In “Si regalavano infamie” (lo storico Procopio dixit) non c’è un vero e proprio sottotesto a suggerire una lettura parallela del romanzo. La riflessione sulla guerra oggi in atto alla frontiera orientale dell’Europa, è indotta dalle indubbie analogie di contesto e da radici ideologiche condivise. Il più lontano medioevo resta infatti il suo tempo, con i barbari che hanno già invaso Roma e continuano ad assediarla per ridurla alla disperazione. A Bisanzio, Giustiniano (solo un co-protagonista) è all’apice della gloria, i suoi eserciti hanno portato l’impero d’oriente a dominare tutte le coste del Mediterraneo fino a farne un mare bizantino. Che ne rispecchia fasti e poteri, la non facile convivenza tra dispotismo asiatico e cristianesimo ortodosso; il ruolo delle singole personalità in questa storia e nella Storia. Ma Oriente e Occidente appaiono due realtà distinte e separate, già poste fronte a fronte.

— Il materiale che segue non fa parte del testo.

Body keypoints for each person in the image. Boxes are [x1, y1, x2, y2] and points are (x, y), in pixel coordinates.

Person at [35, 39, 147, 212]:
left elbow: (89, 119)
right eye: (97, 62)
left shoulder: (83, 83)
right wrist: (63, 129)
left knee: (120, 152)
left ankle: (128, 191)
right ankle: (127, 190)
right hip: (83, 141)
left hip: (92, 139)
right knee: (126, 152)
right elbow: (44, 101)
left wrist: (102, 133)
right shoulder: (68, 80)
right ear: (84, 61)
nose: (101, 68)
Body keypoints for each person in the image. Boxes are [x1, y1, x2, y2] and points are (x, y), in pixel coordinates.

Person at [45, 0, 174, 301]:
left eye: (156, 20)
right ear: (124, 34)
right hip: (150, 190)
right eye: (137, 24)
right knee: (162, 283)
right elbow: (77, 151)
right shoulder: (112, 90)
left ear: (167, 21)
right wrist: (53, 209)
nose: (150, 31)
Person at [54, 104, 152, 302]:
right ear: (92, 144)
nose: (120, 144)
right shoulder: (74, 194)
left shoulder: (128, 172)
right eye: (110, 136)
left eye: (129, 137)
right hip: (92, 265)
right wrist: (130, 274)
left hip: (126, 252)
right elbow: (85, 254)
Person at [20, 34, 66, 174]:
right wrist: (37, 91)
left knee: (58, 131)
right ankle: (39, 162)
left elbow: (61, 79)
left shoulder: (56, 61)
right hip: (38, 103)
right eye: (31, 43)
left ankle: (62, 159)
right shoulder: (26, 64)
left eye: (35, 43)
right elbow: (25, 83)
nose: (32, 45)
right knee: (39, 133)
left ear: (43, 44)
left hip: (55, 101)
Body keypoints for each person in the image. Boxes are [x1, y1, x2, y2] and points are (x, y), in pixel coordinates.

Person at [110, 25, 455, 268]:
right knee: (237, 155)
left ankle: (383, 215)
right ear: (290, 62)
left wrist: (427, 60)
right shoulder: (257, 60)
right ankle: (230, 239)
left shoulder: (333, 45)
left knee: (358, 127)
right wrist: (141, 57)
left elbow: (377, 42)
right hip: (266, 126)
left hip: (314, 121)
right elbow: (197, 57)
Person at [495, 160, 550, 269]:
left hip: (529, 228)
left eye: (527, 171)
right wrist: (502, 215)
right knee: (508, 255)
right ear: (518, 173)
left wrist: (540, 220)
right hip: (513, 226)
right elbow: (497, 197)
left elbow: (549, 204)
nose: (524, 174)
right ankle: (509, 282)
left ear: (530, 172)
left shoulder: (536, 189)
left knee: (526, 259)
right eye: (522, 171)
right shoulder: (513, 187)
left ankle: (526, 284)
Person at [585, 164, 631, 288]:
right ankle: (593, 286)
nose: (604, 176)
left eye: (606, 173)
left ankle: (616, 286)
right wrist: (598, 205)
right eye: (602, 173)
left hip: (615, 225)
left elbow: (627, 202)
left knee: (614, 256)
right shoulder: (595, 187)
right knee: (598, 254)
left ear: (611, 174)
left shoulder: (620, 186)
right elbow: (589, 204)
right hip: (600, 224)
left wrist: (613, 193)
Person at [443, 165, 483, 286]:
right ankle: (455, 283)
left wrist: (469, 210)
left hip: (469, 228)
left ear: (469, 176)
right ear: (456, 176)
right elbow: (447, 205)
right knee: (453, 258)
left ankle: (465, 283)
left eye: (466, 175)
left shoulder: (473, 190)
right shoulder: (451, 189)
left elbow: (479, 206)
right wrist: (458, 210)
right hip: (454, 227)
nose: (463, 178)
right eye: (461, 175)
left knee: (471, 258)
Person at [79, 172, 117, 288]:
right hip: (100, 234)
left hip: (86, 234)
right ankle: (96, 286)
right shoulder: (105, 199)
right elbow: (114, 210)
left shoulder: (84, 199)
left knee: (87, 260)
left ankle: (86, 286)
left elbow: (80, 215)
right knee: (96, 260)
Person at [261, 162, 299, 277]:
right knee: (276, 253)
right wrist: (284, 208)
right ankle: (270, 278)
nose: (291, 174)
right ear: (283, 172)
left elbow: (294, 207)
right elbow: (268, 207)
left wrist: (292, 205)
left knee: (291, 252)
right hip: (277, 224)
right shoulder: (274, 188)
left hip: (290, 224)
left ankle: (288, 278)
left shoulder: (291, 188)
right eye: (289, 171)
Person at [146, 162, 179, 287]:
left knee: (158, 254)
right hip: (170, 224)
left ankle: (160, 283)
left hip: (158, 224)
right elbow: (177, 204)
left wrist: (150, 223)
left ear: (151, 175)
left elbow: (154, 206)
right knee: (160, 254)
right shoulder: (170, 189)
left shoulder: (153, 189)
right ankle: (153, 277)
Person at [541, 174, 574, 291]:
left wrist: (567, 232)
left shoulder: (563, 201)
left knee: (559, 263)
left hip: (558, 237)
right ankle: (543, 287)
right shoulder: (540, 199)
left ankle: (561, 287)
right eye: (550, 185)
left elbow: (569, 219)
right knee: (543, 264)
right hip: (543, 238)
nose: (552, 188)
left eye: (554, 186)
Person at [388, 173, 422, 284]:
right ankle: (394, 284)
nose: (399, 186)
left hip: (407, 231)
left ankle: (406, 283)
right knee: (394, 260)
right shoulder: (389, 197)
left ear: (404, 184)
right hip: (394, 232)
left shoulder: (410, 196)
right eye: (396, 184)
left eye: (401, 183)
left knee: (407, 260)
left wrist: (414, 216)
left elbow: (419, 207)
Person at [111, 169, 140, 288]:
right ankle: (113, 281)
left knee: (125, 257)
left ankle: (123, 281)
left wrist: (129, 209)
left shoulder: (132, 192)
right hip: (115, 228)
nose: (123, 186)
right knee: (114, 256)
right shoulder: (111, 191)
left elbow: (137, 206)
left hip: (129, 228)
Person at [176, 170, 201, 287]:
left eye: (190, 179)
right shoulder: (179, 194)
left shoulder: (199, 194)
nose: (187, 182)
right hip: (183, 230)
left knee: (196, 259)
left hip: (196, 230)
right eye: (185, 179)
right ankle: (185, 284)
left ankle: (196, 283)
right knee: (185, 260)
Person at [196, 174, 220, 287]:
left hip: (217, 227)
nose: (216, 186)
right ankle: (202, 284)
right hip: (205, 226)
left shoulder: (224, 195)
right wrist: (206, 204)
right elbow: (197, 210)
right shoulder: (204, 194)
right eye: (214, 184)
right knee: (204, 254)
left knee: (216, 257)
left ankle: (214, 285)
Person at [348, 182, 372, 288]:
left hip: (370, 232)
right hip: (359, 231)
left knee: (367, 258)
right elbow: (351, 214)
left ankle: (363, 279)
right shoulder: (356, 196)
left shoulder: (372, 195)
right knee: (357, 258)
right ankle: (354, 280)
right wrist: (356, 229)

Il re-incontro con le origini di simbologie imperiali che tutt’oggi persistono con un’ostentazione non meno rituale di quella di quasi millecinquecento anni fa -dalle aquile rampanti alle bandiere traboccanti d’ori che accompagnano gli armati in battaglia e i loro capi supremi negli incontri pubblici-, è un’incontestabile evidenza. Non occorrono auto-suggestioni improprie per cogliere problemi di equilibri geo-politici, condizioni materiali e sociali, stati d’animo, atmosfere che rimandano alle dispute etno-culturali e metafisiche, oltre che militari, da cui è scaturita l’aggressione della Russia di Putin all’Ucraina, riscopertasi tragicamente “terra di mezzo”. Al netto delle differenze tecnologiche (ovviamente rilevanti), la nostra modernità appare una differenza temporale da relativizzare. Lo svolgimento dei fatti, anche.
Com’è facile immaginare, “Si regalavano infamie” Liliana Madeo lo ha scritto assai prima degli avvenimenti che adesso stanno trascinando all’indietro il nostro continente e il mondo intero, verso forme di conflitto che venivano considerate ormai estromesse dal continente europeo. A conclusione di una ricerca che si avverte tanto ampia quanto scrupolosa nella documentazione che nutre le vicende narrate, si notano tratti di fatalismo para-religioso che Putin sembra aver recuperato per sostenere la sua sanguinosa rottura degli equilibri internazionali. Raccontati dall’autrice senza sovrapporvi mai la propria immagine. Così che calamitata dal testo la lettura va crescendo d’intensità, fino a restare coinvolta nel pathos che l’avvicina alla cronaca dei nostri giorni. Sebbene la scrittura resti sempre piana, grammaticale, classica. Nel pubblicarlo, c’è da credere che l’editore Pironti non sospettasse minimamente la lettura che del romanzo si può fare adesso.
Protagoniste ne sono due donne (per testimonianze storiche; e perché l’autrice, che tiene a dire di non essere né una storica né un’archeologa, non nega la sua per altro nota militanza femminista). La giovane Teodora, moglie dell’imperatore Giustiniano; e Antonina, la sposa del più glorioso dei generali, Belisario. Entrambe di umile estrazione sociale, non belle; perseguitate da un inestinguibile passato che come in una mefistofelica appartenenza ne marca intensamente odi e passioni. Intelligenti e superbe, di fortissima, anzi prepotente personalità e con l’ansia di rivalsa delle emarginate, dominano l’eros dei rispettivi consorti. Dunque, sono temibilissime e temute. Acute sensitive, avvertono gli intrighi di corte come i rabdomanti le sorgenti d’acqua, politiche di sicuro istinto proteggono a ogni costo i rispettivi mariti e se stesse, escogitando crimini perversi e le più crudeli vendette.
Incarnano la feroce dismisura presente nel “bizantinismo”, di cui vengono oggi accusati Vladimir Putin e la corte di oligarchi miliardari che lo circonda. La grandezza, la sicurezza dell’impero, in Teodora e Antonina non sono afflati d’idealismo, riscatto di popoli e nazioni, una visione che pur nelle sue stratificazioni sociali abbraccia le sorti di una grande collettività; bensì palpiti egolatri che infiammano un trionfo di sentimenti personali e luciferini. Alternati ad auto-distruttivi colpi di sgomento, mai a veri sensi di colpa. L’esistenza delle due donne, solo apparentemente amiche, in realtà -ciascuna nel proprio cerchio di potere- rivali e complici, viene progressivamente risucchiata nel gorgo di una decadenza e di una decomposizione che è anche fisica. Fino alla conclusione: che scarica in un rigo folgorante la tensione accumulata nell’intera tragedia.